The not so intrepid traveller

It’s a pretty gloomy day here in Canberra today, more reminiscent of a Melbourne winter’s day rather than the blue sky winter days I have become accustomed to seeing here. I think it’s about this time every year that I begin to think how nice it would be to get away and explore some place new. But, as that’s not possible right now, I have spent a rather unproductive day gazing out of my window and day dreaming about some of the adventures I have enjoyed in the past.

One of my other favourite winter destinations is Broome in Western Australia’s Kimberley region, a place where the desert meets the ocean. Established in the 1800’s, Broome is an old pearling town with a rich multi-cultural history. As with many frontier towns, it has a colourful, and often violent history and in it’s hey-day supplied more than seventy-five percent of the world’s mother-of-pearl.

These days, Broome is a tourist destination where you can revisit the Chinatown of old to learn of Australia’s early pearling industry, or take a sunset camel ride along Cable Beach. I’m lucky enough to have been to Broome twice, the first time was with my husband on our first wedding anniversary. The second time was a decidedly less glamorous visit, but I have always loved a bit of an adventure, so the opportunity was too good to pass up.

A few years back I had the job of accompanying a youth group on a tall-ship adventure, sailing from Broome to Exmouth, a town further south on the Western Australian coast. Now for some inexplicable reason, I had always wanted to sail on a tall-ship, despite the fact that I consider any wind-powered craft to be an instrument of the devil—that is, I get chronically seasick on them!
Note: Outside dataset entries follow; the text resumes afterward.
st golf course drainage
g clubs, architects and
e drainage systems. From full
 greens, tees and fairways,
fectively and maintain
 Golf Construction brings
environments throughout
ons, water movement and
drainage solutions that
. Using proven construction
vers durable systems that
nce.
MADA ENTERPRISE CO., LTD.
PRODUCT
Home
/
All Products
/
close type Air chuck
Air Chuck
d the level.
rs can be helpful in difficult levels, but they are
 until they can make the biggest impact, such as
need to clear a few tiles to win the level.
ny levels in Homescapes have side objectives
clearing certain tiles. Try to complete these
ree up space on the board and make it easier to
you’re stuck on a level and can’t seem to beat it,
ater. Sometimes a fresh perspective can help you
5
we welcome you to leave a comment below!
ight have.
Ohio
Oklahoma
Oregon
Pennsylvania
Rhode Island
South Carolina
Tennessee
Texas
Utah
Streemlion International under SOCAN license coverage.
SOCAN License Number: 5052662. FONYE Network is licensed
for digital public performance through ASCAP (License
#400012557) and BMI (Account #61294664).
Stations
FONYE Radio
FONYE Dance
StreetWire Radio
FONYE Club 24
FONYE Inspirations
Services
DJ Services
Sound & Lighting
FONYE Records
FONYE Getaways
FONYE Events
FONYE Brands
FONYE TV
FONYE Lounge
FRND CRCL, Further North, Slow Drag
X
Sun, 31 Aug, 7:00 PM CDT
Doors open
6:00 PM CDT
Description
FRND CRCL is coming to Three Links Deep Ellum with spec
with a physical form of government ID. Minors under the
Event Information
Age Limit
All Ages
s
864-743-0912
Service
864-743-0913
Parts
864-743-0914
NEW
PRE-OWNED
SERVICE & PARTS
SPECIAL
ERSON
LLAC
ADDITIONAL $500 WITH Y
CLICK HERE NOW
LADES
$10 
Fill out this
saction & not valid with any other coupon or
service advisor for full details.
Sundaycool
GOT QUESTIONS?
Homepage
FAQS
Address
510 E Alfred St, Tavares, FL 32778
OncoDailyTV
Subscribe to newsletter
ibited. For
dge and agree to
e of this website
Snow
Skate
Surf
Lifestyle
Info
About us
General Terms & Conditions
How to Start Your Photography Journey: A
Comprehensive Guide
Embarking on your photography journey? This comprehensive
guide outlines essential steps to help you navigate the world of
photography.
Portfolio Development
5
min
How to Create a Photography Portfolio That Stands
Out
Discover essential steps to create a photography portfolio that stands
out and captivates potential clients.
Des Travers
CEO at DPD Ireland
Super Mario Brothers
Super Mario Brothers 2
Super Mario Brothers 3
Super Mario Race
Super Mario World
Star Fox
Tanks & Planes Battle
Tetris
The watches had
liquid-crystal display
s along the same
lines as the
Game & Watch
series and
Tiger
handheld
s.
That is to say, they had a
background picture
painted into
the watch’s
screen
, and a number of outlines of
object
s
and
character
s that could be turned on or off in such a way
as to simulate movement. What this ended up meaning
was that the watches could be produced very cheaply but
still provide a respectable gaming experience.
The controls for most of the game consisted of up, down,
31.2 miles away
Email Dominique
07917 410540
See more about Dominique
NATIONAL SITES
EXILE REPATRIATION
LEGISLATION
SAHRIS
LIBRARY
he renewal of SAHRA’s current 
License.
Two days into the adventure I had mastered the art of climbing the main mast and venturing out onto the yardarm, and I had even convinced myself that I was emerging from the dark tunnel of mal-de-mer … I’m very good at lying to myself!

Sadly, one of the youth had received some bad news from home, necessitating the ship having to return to Broome—the nearest town on such an isolated stretch of coast—to disembark her.

Upon our arrival, the ship anchored several hundred metres off the beach in deeper water where my charge and I were conveyed to the beach by dingy. Due to the need for the ship to get underway again as quickly as possible, we alighted the tender in waist deep water, and farewelling the tall-ship crew, waded in to the shore with our backpacks above our heads and holiday-makers looking at us askance.

Let me assure you, in no way did I resemble Bond girls Ursula Andress or Halle Berry when they made their glamorous beach appearances—alas, sunburned, seasick and waterlogged I emerged from the surf with all the grace of an elephant seal!

And so my dream of retracing the footsteps (or wave crests) of past explorers such as William Dampier came to an inglorious end.